The fun of seeing people do assignments (react to a theme)is when they really use the assignment to stretch themselves, not when they build a tenuous bridge of justification between it and what they would probably do anyway.

It helps if your “read” from more than two feet away, ’cause only your parent’s living room is that intimate.

What does it take to fill a house that seats 125 on a rainy Wednesday night? 14 performers not waiting back stage and a couple of their friends each.

One joke does not a sketch make.

Grabbing an object and bouncing it along a table surface is a barely effective way of having a puppet portray “walking”.

There are Seven Deadly Sins – Seven.

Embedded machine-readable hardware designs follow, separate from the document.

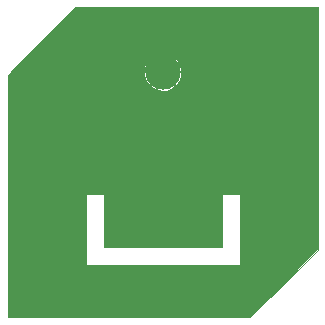
<source format=gbr>
%TF.GenerationSoftware,KiCad,Pcbnew,(5.1.4)-1*%
%TF.CreationDate,2020-10-17T09:34:39+00:00*%
%TF.ProjectId,Patch,50617463-682e-46b6-9963-61645f706362,v1.0*%
%TF.SameCoordinates,Original*%
%TF.FileFunction,Copper,L1,Top*%
%TF.FilePolarity,Positive*%
%FSLAX46Y46*%
G04 Gerber Fmt 4.6, Leading zero omitted, Abs format (unit mm)*
G04 Created by KiCad (PCBNEW (5.1.4)-1) date 2020-10-17 09:34:39*
%MOMM*%
%LPD*%
G04 APERTURE LIST*
%TA.AperFunction,ComponentPad*%
%ADD10C,3.000000*%
%TD*%
%TA.AperFunction,Conductor*%
%ADD11C,0.025400*%
%TD*%
G04 APERTURE END LIST*
D10*
%TO.P,J1,1*%
%TO.N,/RF_COPPER*%
X98818700Y-49860200D03*
%TD*%
D11*
%TO.N,/RF_COPPER*%
G36*
X111937500Y-64900147D02*
G01*
X106244647Y-70593000D01*
X85711900Y-70593000D01*
X85711900Y-60174700D01*
X92311500Y-60174700D01*
X92311500Y-66175700D01*
X92311744Y-66178178D01*
X92312467Y-66180560D01*
X92313640Y-66182756D01*
X92315220Y-66184680D01*
X92317144Y-66186260D01*
X92319340Y-66187433D01*
X92321722Y-66188156D01*
X92324200Y-66188400D01*
X105325200Y-66188400D01*
X105327678Y-66188156D01*
X105330060Y-66187433D01*
X105332256Y-66186260D01*
X105334180Y-66184680D01*
X105335760Y-66182756D01*
X105336933Y-66180560D01*
X105337656Y-66178178D01*
X105337900Y-66175700D01*
X105337900Y-60174700D01*
X105337656Y-60172222D01*
X105336933Y-60169840D01*
X105335760Y-60167644D01*
X105334180Y-60165720D01*
X105332256Y-60164140D01*
X105330060Y-60162967D01*
X105327678Y-60162244D01*
X105325200Y-60162000D01*
X103824200Y-60162000D01*
X103821722Y-60162244D01*
X103819340Y-60162967D01*
X103817144Y-60164140D01*
X103815220Y-60165720D01*
X103813640Y-60167644D01*
X103812467Y-60169840D01*
X103811744Y-60172222D01*
X103811500Y-60174700D01*
X103811500Y-64662000D01*
X93837900Y-64662000D01*
X93837900Y-60174700D01*
X93837656Y-60172222D01*
X93836933Y-60169840D01*
X93835760Y-60167644D01*
X93834180Y-60165720D01*
X93832256Y-60164140D01*
X93830060Y-60162967D01*
X93827678Y-60162244D01*
X93825200Y-60162000D01*
X92324200Y-60162000D01*
X92321722Y-60162244D01*
X92319340Y-60162967D01*
X92317144Y-60164140D01*
X92315220Y-60165720D01*
X92313640Y-60167644D01*
X92312467Y-60169840D01*
X92311744Y-60172222D01*
X92311500Y-60174700D01*
X85711900Y-60174700D01*
X85711900Y-50969006D01*
X97727996Y-50969006D01*
X97905519Y-51138862D01*
X98172520Y-51292445D01*
X98464353Y-51390989D01*
X98769804Y-51430705D01*
X99077134Y-51410067D01*
X99374533Y-51329869D01*
X99650571Y-51193192D01*
X99731881Y-51138862D01*
X99909404Y-50969006D01*
X98818700Y-49878302D01*
X97727996Y-50969006D01*
X85711900Y-50969006D01*
X85711900Y-50060253D01*
X85960849Y-49811304D01*
X97248195Y-49811304D01*
X97268833Y-50118634D01*
X97349031Y-50416033D01*
X97485708Y-50692071D01*
X97540038Y-50773381D01*
X97709894Y-50950904D01*
X98800598Y-49860200D01*
X98836802Y-49860200D01*
X99927506Y-50950904D01*
X100097362Y-50773381D01*
X100250945Y-50506380D01*
X100349489Y-50214547D01*
X100389205Y-49909096D01*
X100368567Y-49601766D01*
X100288369Y-49304367D01*
X100151692Y-49028329D01*
X100097362Y-48947019D01*
X99927506Y-48769496D01*
X98836802Y-49860200D01*
X98800598Y-49860200D01*
X97709894Y-48769496D01*
X97540038Y-48947019D01*
X97386455Y-49214020D01*
X97287911Y-49505853D01*
X97248195Y-49811304D01*
X85960849Y-49811304D01*
X87020759Y-48751394D01*
X97727996Y-48751394D01*
X98818700Y-49842098D01*
X99909404Y-48751394D01*
X99731881Y-48581538D01*
X99464880Y-48427955D01*
X99173047Y-48329411D01*
X98867596Y-48289695D01*
X98560266Y-48310333D01*
X98262867Y-48390531D01*
X97986829Y-48527208D01*
X97905519Y-48581538D01*
X97727996Y-48751394D01*
X87020759Y-48751394D01*
X91404753Y-44367400D01*
X111937500Y-44367400D01*
X111937500Y-64900147D01*
X111937500Y-64900147D01*
G37*
X111937500Y-64900147D02*
X106244647Y-70593000D01*
X85711900Y-70593000D01*
X85711900Y-60174700D01*
X92311500Y-60174700D01*
X92311500Y-66175700D01*
X92311744Y-66178178D01*
X92312467Y-66180560D01*
X92313640Y-66182756D01*
X92315220Y-66184680D01*
X92317144Y-66186260D01*
X92319340Y-66187433D01*
X92321722Y-66188156D01*
X92324200Y-66188400D01*
X105325200Y-66188400D01*
X105327678Y-66188156D01*
X105330060Y-66187433D01*
X105332256Y-66186260D01*
X105334180Y-66184680D01*
X105335760Y-66182756D01*
X105336933Y-66180560D01*
X105337656Y-66178178D01*
X105337900Y-66175700D01*
X105337900Y-60174700D01*
X105337656Y-60172222D01*
X105336933Y-60169840D01*
X105335760Y-60167644D01*
X105334180Y-60165720D01*
X105332256Y-60164140D01*
X105330060Y-60162967D01*
X105327678Y-60162244D01*
X105325200Y-60162000D01*
X103824200Y-60162000D01*
X103821722Y-60162244D01*
X103819340Y-60162967D01*
X103817144Y-60164140D01*
X103815220Y-60165720D01*
X103813640Y-60167644D01*
X103812467Y-60169840D01*
X103811744Y-60172222D01*
X103811500Y-60174700D01*
X103811500Y-64662000D01*
X93837900Y-64662000D01*
X93837900Y-60174700D01*
X93837656Y-60172222D01*
X93836933Y-60169840D01*
X93835760Y-60167644D01*
X93834180Y-60165720D01*
X93832256Y-60164140D01*
X93830060Y-60162967D01*
X93827678Y-60162244D01*
X93825200Y-60162000D01*
X92324200Y-60162000D01*
X92321722Y-60162244D01*
X92319340Y-60162967D01*
X92317144Y-60164140D01*
X92315220Y-60165720D01*
X92313640Y-60167644D01*
X92312467Y-60169840D01*
X92311744Y-60172222D01*
X92311500Y-60174700D01*
X85711900Y-60174700D01*
X85711900Y-50969006D01*
X97727996Y-50969006D01*
X97905519Y-51138862D01*
X98172520Y-51292445D01*
X98464353Y-51390989D01*
X98769804Y-51430705D01*
X99077134Y-51410067D01*
X99374533Y-51329869D01*
X99650571Y-51193192D01*
X99731881Y-51138862D01*
X99909404Y-50969006D01*
X98818700Y-49878302D01*
X97727996Y-50969006D01*
X85711900Y-50969006D01*
X85711900Y-50060253D01*
X85960849Y-49811304D01*
X97248195Y-49811304D01*
X97268833Y-50118634D01*
X97349031Y-50416033D01*
X97485708Y-50692071D01*
X97540038Y-50773381D01*
X97709894Y-50950904D01*
X98800598Y-49860200D01*
X98836802Y-49860200D01*
X99927506Y-50950904D01*
X100097362Y-50773381D01*
X100250945Y-50506380D01*
X100349489Y-50214547D01*
X100389205Y-49909096D01*
X100368567Y-49601766D01*
X100288369Y-49304367D01*
X100151692Y-49028329D01*
X100097362Y-48947019D01*
X99927506Y-48769496D01*
X98836802Y-49860200D01*
X98800598Y-49860200D01*
X97709894Y-48769496D01*
X97540038Y-48947019D01*
X97386455Y-49214020D01*
X97287911Y-49505853D01*
X97248195Y-49811304D01*
X85960849Y-49811304D01*
X87020759Y-48751394D01*
X97727996Y-48751394D01*
X98818700Y-49842098D01*
X99909404Y-48751394D01*
X99731881Y-48581538D01*
X99464880Y-48427955D01*
X99173047Y-48329411D01*
X98867596Y-48289695D01*
X98560266Y-48310333D01*
X98262867Y-48390531D01*
X97986829Y-48527208D01*
X97905519Y-48581538D01*
X97727996Y-48751394D01*
X87020759Y-48751394D01*
X91404753Y-44367400D01*
X111937500Y-44367400D01*
X111937500Y-64900147D01*
%TD*%
M02*

</source>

It says so on your flyer and you told us that at the beginning of the show. So how come there were so many times when I couldn’t figure out which one you were trying to show me?

Snarky Lesbian break-up duet for Wrath? Excellent.

A good puppet is a legible and expressive character visually. A great puppeteer can make that puppet express many different things through movement and timing, allowing the puppet to change in front of your eyes. When you realize that the great puppeteer is three different people moving together in an intimate dance with an object while projecting outward to the audience a series of emotions, you know you’re seeing art. Brava, Green Fairy/Envy crew.

Pre-recorded music for puppets is pretty much a bummer, “Symphonie Fantastique” not withstanding.

Two to four lovely moments, a seven dollar ticket price and a brisk running time are all that it takes for me to feel perfectly happy that I went to see this show, even with my griping. Thanks for taking me, .

Bonus thing I learned: it’s very nice indeed to come home to a pumpkin carved by a sweetie.